--- Records supplied ---

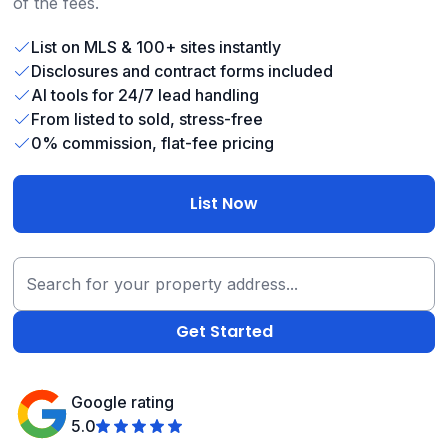
of the fees.
List on MLS & 100+ sites instantly
Disclosures and contract forms included
AI tools for 24/7 lead handling
From listed to sold, stress-free
0% commission, flat-fee pricing
List Now
Google rating
5.0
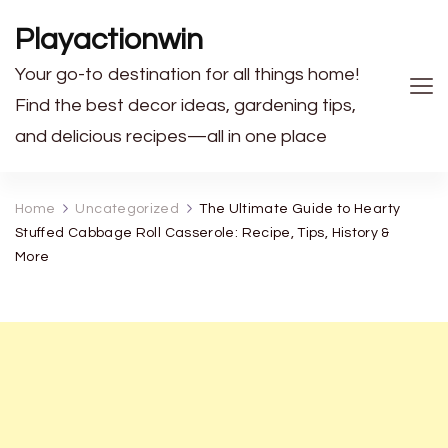
Playactionwin
Your go-to destination for all things home!
Find the best decor ideas, gardening tips,
and delicious recipes—all in one place
Home
Uncategorized
The Ultimate Guide to Hearty
Stuffed Cabbage Roll Casserole: Recipe, Tips, History &
More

---

What is needed is an exact transcription of every entry, minus the pictures.

Exercise response —
of the fees.
List on MLS & 100+ sites instantly
Disclosures and contract forms included
AI tools for 24/7 lead handling
From listed to sold, stress-free
0% commission, flat-fee pricing
List Now
Google rating
5.0
Playactionwin
Your go-to destination for all things home!
Find the best decor ideas, gardening tips,
and delicious recipes—all in one place
Home
Uncategorized
The Ultimate Guide to Hearty
Stuffed Cabbage Roll Casserole: Recipe, Tips, History &
More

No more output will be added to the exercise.